While, historically, an inverted yield curve (short-term rates above long-term rates) has preceded the end of a bull market and the beginning of a recessionary environment, a recent Barron’s article argues that the risk in the U.S. is relatively modest.
The article offers the example of how the U.S. stock market “peaked in 2000 and 2007 when the spread between three-month and 10-year U.S. Treasury yields inverted by about 50 basis points,” adding that while the yield curve is currently inverted to the tune of one percentage point, the spread has “narrowed in recent weeks.”
Challenges continue in the U.K., however, heightened by the upset in the recent election which, the article argues, “is unlikely to make Brexit negotiations any easier.” The U.K., it says, “faces the highest probability of a recession in the coming year of any major country based on the slope of its yield curve and the history of U.K. recessions since 1970.”

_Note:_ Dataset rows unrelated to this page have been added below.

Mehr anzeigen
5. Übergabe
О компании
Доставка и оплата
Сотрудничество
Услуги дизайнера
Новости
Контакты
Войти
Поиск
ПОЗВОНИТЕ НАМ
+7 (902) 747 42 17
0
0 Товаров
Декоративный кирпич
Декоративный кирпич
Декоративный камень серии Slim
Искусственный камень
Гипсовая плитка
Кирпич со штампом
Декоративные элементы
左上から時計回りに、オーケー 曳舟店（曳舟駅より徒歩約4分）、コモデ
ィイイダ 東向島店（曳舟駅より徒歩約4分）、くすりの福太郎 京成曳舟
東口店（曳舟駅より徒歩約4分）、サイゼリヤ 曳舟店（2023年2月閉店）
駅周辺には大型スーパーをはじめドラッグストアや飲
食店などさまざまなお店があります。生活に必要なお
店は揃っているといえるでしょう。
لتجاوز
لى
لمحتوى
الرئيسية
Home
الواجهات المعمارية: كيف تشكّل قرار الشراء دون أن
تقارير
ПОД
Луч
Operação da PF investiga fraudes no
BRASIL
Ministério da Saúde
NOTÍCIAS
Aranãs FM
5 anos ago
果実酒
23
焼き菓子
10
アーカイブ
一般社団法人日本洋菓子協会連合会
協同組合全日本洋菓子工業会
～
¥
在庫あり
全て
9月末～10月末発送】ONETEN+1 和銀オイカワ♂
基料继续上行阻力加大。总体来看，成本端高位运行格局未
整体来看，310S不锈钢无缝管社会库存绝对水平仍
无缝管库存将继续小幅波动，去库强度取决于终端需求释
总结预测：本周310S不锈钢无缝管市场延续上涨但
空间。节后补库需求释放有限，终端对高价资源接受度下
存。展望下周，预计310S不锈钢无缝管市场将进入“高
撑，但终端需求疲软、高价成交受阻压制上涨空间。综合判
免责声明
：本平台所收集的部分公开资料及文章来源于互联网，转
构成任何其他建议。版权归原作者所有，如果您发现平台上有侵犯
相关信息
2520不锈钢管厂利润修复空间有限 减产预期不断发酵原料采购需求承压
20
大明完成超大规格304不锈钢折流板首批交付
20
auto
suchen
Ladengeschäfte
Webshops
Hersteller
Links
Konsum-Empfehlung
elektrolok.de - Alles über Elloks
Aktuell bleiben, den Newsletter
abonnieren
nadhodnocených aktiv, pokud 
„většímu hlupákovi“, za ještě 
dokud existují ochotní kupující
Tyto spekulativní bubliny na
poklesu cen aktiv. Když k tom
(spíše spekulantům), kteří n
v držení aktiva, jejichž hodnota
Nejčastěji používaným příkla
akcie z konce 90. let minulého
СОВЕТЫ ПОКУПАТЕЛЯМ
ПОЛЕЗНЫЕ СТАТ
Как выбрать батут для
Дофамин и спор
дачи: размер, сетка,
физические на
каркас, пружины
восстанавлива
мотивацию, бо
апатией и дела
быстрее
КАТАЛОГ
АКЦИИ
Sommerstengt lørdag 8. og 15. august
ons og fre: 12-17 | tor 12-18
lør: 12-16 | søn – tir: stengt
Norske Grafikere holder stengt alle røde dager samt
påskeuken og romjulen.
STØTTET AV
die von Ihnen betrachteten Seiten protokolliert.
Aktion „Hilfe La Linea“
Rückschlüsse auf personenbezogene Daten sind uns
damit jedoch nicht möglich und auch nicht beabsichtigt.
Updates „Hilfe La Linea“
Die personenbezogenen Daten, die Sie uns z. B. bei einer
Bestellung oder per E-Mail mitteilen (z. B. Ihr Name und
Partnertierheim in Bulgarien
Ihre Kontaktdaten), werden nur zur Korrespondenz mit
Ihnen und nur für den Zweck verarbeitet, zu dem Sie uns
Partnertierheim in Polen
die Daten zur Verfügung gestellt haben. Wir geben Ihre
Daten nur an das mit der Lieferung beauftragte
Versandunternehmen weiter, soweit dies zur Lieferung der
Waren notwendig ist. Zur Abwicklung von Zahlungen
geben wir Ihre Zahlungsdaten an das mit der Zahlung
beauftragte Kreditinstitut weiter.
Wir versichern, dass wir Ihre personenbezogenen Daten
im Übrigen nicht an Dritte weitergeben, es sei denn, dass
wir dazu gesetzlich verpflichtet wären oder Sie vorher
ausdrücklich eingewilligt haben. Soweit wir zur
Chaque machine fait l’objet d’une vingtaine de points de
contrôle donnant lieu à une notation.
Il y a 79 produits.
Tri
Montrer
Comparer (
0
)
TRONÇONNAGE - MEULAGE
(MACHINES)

The article states, however, that bond yields and stock prices outside the U.K. generally indicate that the chances for a global recession are modest. “At first glance,” it explains, “a slumping yield curve paired with a rising stock market may seem at odds, but it’s clear to us that the message in the stock and bond market is the same: low risk of bear market and recession in the year ahead.” That said, the article argues that stock pullbacks can occur, and that investors “should maintain their long-term asset allocation to help insulate from short-term fluctuations.”